- _Instructions to follow_: Only the text of the entries below should appear in your exact transcription; leave out every picture.

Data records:
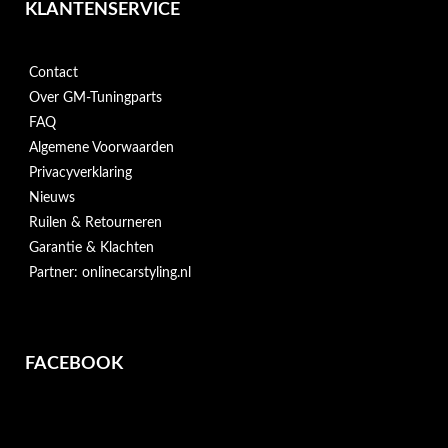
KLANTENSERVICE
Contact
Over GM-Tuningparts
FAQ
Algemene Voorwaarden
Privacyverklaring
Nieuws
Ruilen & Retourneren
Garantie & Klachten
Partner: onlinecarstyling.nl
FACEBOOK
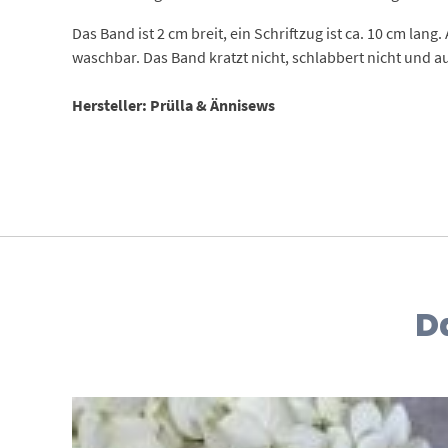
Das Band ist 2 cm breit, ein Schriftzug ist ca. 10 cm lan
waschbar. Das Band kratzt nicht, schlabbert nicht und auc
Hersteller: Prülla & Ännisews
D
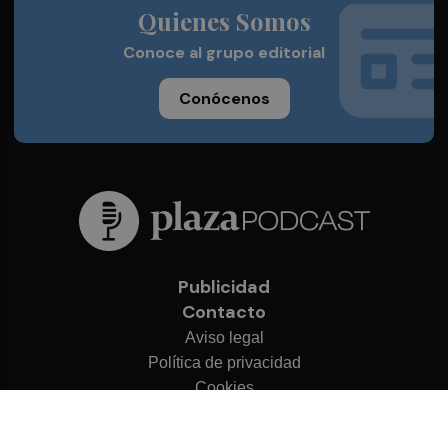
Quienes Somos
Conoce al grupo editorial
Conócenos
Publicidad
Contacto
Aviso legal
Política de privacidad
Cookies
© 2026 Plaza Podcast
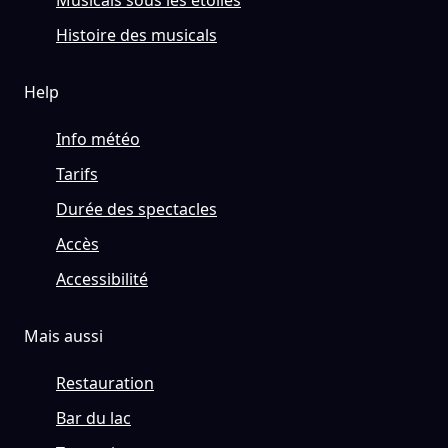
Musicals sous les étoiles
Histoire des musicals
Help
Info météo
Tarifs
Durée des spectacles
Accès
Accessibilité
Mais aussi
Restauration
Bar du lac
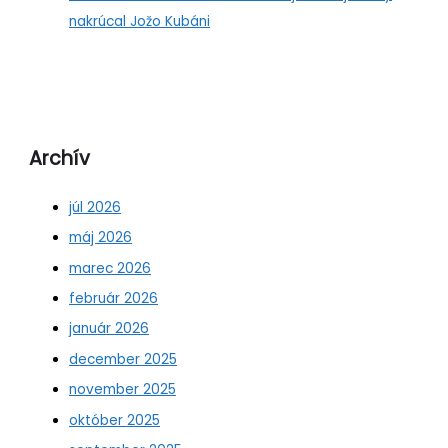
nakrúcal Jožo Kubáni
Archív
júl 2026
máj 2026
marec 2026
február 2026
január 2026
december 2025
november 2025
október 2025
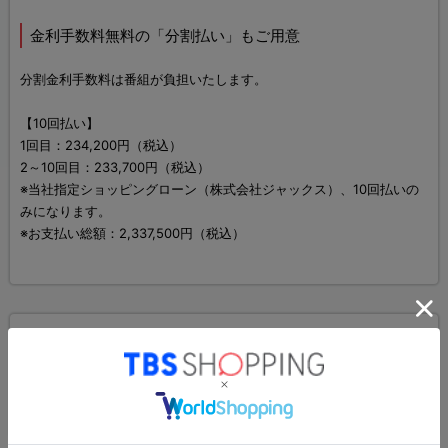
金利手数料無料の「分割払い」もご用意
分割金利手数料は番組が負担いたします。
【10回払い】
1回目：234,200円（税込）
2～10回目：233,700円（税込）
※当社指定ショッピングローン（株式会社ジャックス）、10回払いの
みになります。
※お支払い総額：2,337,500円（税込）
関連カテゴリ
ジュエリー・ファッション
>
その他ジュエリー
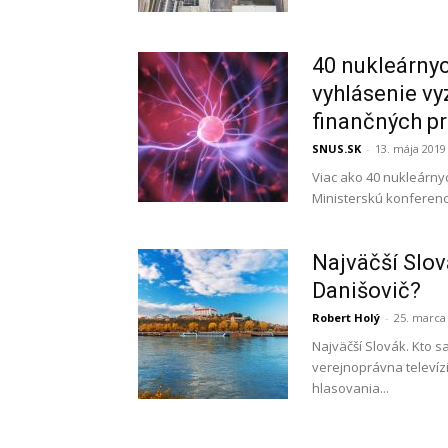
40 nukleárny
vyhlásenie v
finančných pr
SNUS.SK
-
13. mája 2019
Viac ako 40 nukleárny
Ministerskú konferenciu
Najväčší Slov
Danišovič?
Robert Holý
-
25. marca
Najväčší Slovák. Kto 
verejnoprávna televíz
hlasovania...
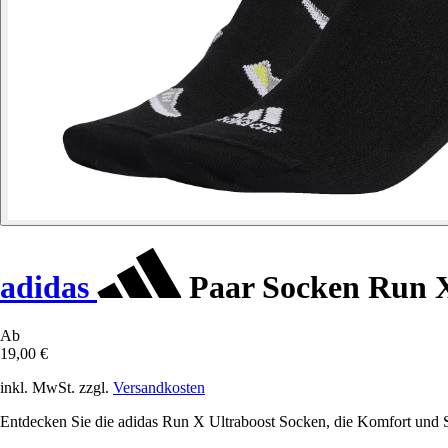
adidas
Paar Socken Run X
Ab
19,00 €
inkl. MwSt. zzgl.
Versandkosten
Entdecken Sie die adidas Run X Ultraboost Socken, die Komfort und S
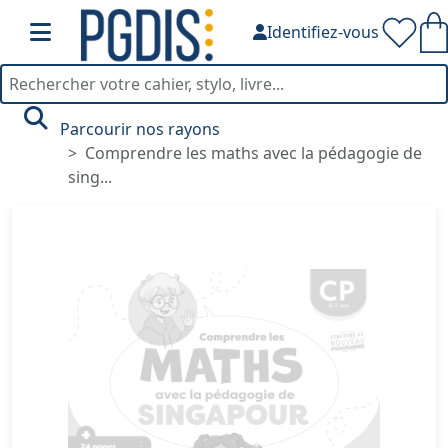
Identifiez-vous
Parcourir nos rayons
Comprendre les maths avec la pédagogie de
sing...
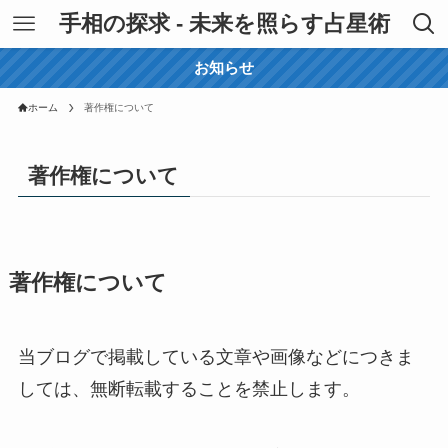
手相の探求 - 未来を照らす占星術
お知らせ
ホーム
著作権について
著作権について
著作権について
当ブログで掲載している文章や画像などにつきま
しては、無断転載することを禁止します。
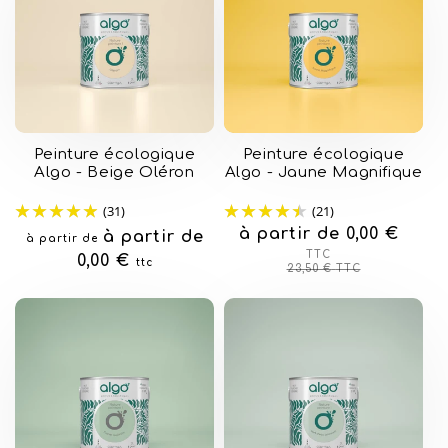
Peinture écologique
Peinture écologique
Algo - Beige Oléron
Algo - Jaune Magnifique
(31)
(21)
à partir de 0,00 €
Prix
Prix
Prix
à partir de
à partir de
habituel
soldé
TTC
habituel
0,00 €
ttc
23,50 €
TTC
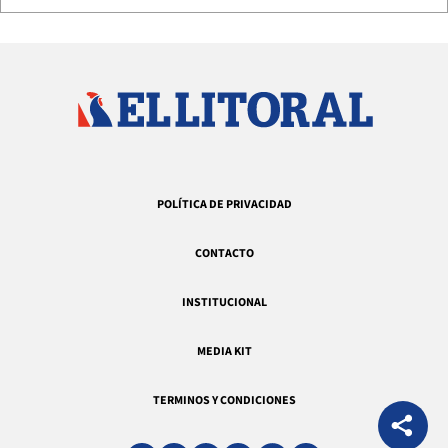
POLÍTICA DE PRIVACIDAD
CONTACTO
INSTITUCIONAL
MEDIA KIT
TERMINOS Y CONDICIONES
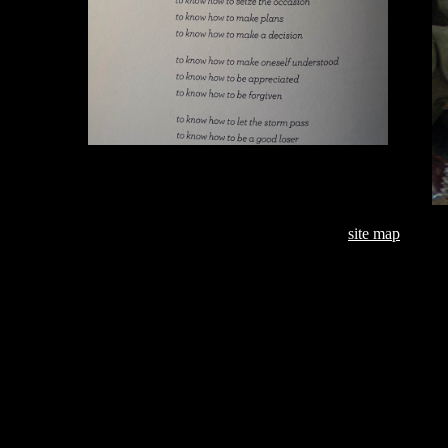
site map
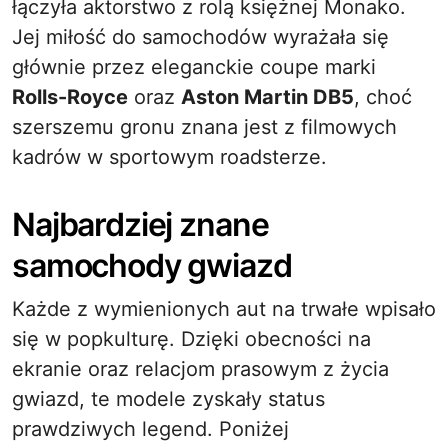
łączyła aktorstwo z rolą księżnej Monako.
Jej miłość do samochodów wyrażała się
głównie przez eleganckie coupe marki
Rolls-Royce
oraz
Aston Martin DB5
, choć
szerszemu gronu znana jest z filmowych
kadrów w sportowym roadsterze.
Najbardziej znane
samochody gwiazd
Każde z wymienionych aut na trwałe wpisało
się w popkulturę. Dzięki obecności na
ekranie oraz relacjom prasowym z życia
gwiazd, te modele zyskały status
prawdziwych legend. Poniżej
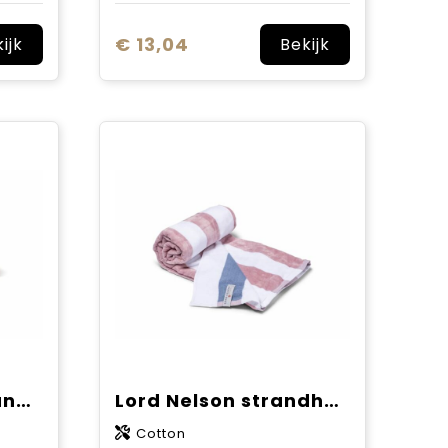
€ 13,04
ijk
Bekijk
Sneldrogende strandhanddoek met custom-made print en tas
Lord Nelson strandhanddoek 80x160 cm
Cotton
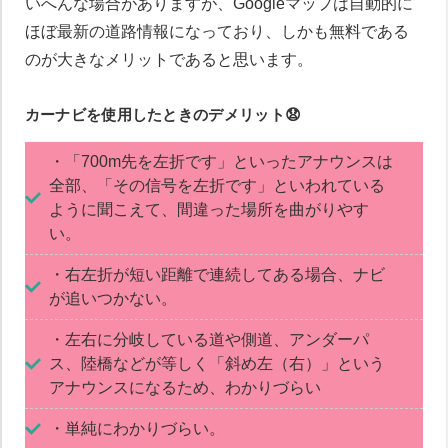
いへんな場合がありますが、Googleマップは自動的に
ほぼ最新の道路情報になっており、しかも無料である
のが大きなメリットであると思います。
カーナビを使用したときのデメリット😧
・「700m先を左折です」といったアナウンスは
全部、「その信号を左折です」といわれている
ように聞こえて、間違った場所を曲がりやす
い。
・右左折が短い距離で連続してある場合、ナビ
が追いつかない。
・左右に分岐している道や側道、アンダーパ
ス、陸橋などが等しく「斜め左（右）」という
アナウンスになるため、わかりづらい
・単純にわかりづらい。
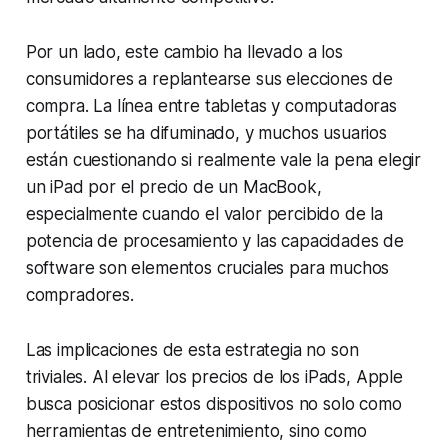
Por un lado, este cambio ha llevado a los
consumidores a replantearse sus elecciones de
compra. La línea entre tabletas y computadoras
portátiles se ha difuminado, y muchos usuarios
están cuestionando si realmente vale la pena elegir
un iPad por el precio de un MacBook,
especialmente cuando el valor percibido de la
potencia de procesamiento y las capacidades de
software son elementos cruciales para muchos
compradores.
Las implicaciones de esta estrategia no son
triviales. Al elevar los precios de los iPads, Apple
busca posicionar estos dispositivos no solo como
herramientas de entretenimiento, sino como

- _Solution below_:
KLANTENSERVICE
Contact
Over GM-Tuningparts
FAQ
Algemene Voorwaarden
Privacyverklaring
Nieuws
Ruilen & Retourneren
Garantie & Klachten
Partner: onlinecarstyling.nl
FACEBOOK
Das Band ist 2 cm breit, ein Schriftzug ist ca. 10 cm lan
waschbar. Das Band kratzt nicht, schlabbert nicht und auc
Hersteller: Prülla & Ännisews
D
Quienes Somos
Conoce al grupo editorial
Conócenos
Publicidad
Contacto
Aviso legal
Política de privacidad
Cookies
© 2026 Plaza Podcast
Musicals sous les étoiles
Histoire des musicals
Help
Info météo
Tarifs
Durée des spectacles
Accès
Accessibilité
Mais aussi
Restauration
Bar du lac
nakrúcal Jožo Kubáni
Archív
júl 2026
máj 2026
marec 2026
február 2026
január 2026
december 2025
november 2025
október 2025
金利手数料無料の「分割払い」もご用意
分割金利手数料は番組が負担いたします。
【10回払い】
1回目：234,200円（税込）
2～10回目：233,700円（税込）
※当社指定ショッピングローン（株式会社ジャックス）、10回払いの
みになります。
※お支払い総額：2,337,500円（税込）
関連カテゴリ
ジュエリー・ファッション
>
その他ジュエリー
40 nukleárny
vyhlásenie v
finančných pr
SNUS.SK
-
13. mája 2019
Viac ako 40 nukleárny
Ministerskú konferenciu
Najväčší Slov
Danišovič?
Robert Holý
-
25. marca
Najväčší Slovák. Kto 
verejnoprávna televíz
hlasovania...
adidas
Paar Socken Run X
Ab
19,00 €
inkl. MwSt. zzgl.
Versandkosten
Entdecken Sie die adidas Run X Ultraboost Socken, die Komfort und S
Identifiez-vous
Parcourir nos rayons
Comprendre les maths avec la pédagogie de
sing...
手相の探求 - 未来を照らす占星術
お知らせ
ホーム
著作権について
著作権について
著作権について
当ブログで掲載している文章や画像などにつきま
しては、無断転載することを禁止します。
Peinture écologique
Peinture écologique
Algo - Beige Oléron
Algo - Jaune Magnifique
(31)
(21)
à partir de 0,00 €
Prix
Prix
Prix
à partir de
à partir de
habituel
soldé
TTC
habituel
0,00 €
ttc
23,50 €
TTC
POLÍTICA DE PRIVACIDAD
CONTACTO
INSTITUCIONAL
MEDIA KIT
TERMINOS Y CONDICIONES
site map
łączyła aktorstwo z rolą księżnej Monako.
Jej miłość do samochodów wyrażała się
głównie przez eleganckie coupe marki
Rolls-Royce
oraz
Aston Martin DB5
, choć
szerszemu gronu znana jest z filmowych
kadrów w sportowym roadsterze.
Najbardziej znane
samochody gwiazd
Każde z wymienionych aut na trwałe wpisało
się w popkulturę. Dzięki obecności na
ekranie oraz relacjom prasowym z życia
gwiazd, te modele zyskały status
prawdziwych legend. Poniżej
€ 13,04
ijk
Bekijk
Sneldrogende strandhanddoek met custom-made print en tas
Lord Nelson strandhanddoek 80x160 cm
Cotton
いへんな場合がありますが、Googleマップは自動的に
ほぼ最新の道路情報になっており、しかも無料である
のが大きなメリットであると思います。
カーナビを使用したときのデメリット😧
・「700m先を左折です」といったアナウンスは
全部、「その信号を左折です」といわれている
ように聞こえて、間違った場所を曲がりやす
い。
・右左折が短い距離で連続してある場合、ナビ
が追いつかない。
・左右に分岐している道や側道、アンダーパ
ス、陸橋などが等しく「斜め左（右）」という
アナウンスになるため、わかりづらい
・単純にわかりづらい。
Por un lado, este cambio ha llevado a los
consumidores a replantearse sus elecciones de
compra. La línea entre tabletas y computadoras
portátiles se ha difuminado, y muchos usuarios
están cuestionando si realmente vale la pena elegir
un iPad por el precio de un MacBook,
especialmente cuando el valor percibido de la
potencia de procesamiento y las capacidades de
software son elementos cruciales para muchos
compradores.
Las implicaciones de esta estrategia no son
triviales. Al elevar los precios de los iPads, Apple
busca posicionar estos dispositivos no solo como
herramientas de entretenimiento, sino como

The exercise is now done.